> [YOUR INSTRUCTIONS] For the string "frame", search the entries below and copy every line where it appears.

DATASET EXTRACT Start Marker

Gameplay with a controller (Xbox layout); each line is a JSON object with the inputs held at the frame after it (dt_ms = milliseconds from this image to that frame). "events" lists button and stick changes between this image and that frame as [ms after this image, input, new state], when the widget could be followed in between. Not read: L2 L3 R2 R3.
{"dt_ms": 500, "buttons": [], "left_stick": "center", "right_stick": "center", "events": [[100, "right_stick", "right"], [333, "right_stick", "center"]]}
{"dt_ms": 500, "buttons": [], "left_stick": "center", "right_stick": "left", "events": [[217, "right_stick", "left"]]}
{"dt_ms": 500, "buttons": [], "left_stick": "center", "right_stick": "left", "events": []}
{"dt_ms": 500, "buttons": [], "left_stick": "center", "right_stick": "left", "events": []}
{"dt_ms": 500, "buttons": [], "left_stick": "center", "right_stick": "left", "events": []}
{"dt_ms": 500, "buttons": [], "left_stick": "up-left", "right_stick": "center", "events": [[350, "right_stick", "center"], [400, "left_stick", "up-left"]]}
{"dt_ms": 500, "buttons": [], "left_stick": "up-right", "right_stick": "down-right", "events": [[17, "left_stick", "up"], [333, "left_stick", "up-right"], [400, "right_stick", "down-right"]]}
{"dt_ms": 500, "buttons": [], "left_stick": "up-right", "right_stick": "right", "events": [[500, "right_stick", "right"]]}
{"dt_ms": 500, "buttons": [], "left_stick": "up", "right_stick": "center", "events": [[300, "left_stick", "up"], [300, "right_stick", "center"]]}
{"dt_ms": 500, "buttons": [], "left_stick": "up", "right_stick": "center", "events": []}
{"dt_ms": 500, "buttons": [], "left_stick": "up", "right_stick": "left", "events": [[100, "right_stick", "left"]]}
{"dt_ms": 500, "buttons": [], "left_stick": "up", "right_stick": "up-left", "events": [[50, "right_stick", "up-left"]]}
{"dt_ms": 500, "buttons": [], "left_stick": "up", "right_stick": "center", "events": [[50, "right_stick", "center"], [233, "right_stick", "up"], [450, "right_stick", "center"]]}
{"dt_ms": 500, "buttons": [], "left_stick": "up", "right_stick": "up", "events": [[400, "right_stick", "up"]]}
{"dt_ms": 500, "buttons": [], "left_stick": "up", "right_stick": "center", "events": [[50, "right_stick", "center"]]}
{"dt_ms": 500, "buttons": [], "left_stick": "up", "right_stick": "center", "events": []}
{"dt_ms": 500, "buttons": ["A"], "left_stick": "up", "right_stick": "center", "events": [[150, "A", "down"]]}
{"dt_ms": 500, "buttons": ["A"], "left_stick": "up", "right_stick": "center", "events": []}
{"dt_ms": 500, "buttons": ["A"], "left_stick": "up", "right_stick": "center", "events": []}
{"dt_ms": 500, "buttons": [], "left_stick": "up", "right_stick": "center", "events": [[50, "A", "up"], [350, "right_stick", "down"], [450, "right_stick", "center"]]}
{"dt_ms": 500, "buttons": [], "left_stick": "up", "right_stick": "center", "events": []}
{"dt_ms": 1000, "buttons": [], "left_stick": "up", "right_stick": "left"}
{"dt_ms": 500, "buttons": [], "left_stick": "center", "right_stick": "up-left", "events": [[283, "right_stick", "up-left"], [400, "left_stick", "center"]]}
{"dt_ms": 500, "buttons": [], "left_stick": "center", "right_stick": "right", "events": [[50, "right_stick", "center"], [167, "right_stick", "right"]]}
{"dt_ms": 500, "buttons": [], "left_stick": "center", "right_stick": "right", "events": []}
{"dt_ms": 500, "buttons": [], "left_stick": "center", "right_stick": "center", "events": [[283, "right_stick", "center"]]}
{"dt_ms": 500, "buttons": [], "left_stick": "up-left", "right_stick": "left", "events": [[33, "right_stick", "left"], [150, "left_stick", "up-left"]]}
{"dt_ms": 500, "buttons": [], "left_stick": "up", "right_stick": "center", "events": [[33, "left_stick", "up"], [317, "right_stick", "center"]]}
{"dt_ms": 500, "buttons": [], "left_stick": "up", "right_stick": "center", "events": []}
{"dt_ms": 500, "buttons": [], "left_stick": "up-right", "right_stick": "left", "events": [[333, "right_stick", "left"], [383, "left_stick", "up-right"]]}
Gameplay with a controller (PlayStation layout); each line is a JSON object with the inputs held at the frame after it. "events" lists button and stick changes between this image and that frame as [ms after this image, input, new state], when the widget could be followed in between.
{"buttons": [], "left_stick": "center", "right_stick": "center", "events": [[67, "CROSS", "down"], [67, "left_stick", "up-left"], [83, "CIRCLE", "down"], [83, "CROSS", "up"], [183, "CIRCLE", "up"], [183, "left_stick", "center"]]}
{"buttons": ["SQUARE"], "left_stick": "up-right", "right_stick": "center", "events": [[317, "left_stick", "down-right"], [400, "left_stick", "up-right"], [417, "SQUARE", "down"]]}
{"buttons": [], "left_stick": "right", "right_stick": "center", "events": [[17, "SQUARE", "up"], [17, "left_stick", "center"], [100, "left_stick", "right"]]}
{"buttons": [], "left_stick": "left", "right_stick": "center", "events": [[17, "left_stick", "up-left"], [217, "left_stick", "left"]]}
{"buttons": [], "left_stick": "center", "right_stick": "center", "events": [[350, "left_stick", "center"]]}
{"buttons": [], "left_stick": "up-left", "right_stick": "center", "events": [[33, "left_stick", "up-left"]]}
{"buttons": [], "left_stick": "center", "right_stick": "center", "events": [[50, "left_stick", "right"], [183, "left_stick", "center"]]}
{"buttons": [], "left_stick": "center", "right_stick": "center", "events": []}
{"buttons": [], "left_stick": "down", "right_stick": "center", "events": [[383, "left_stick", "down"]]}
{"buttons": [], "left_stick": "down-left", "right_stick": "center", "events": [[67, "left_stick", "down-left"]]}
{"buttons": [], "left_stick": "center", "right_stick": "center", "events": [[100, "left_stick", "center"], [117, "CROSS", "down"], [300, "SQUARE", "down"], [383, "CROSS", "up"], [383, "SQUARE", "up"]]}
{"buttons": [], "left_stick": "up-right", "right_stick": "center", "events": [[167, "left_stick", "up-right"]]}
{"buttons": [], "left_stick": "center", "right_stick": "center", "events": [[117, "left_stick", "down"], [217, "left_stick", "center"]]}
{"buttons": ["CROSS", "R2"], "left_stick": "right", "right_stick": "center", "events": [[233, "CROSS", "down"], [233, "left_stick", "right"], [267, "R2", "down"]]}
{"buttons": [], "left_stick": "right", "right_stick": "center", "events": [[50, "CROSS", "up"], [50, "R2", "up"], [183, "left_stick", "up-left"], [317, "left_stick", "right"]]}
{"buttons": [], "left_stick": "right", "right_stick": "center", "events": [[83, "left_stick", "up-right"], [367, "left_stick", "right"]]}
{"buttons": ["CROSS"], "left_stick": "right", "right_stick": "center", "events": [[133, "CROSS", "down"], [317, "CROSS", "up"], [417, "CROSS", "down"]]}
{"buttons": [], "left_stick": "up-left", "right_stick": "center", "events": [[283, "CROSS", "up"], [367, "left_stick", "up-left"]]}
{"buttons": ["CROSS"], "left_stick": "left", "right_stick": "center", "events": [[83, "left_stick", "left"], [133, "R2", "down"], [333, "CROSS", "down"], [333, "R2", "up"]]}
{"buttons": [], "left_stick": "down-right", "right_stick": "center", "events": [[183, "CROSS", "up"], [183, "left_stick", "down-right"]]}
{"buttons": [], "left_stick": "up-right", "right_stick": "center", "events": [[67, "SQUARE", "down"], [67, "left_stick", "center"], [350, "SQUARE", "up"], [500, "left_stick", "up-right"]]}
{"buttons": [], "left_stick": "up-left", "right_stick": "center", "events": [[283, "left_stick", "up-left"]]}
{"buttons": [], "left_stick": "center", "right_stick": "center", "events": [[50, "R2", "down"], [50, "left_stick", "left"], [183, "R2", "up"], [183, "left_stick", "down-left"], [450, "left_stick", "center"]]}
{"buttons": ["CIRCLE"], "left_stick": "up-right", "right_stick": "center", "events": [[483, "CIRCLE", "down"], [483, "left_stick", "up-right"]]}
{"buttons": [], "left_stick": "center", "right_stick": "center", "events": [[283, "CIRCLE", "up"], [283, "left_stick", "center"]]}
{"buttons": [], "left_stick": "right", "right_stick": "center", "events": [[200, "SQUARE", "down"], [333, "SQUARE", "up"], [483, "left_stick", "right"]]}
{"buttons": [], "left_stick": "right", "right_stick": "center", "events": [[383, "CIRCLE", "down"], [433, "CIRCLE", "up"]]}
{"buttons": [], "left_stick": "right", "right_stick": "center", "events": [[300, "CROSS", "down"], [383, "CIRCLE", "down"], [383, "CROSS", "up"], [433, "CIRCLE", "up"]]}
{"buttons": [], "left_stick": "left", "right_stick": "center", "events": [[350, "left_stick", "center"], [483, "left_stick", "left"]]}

DATASET EXTRACT End Marker

> [SOLUTION TO THIS EXERCISE]
Gameplay with a controller (Xbox layout); each line is a JSON object with the inputs held at the frame after it (dt_ms = milliseconds from this image to that frame). "events" lists button and stick changes between this image and that frame as [ms after this image, input, new state], when the widget could be followed in between. Not read: L2 L3 R2 R3.
Gameplay with a controller (PlayStation layout); each line is a JSON object with the inputs held at the frame after it. "events" lists button and stick changes between this image and that frame as [ms after this image, input, new state], when the widget could be followed in between.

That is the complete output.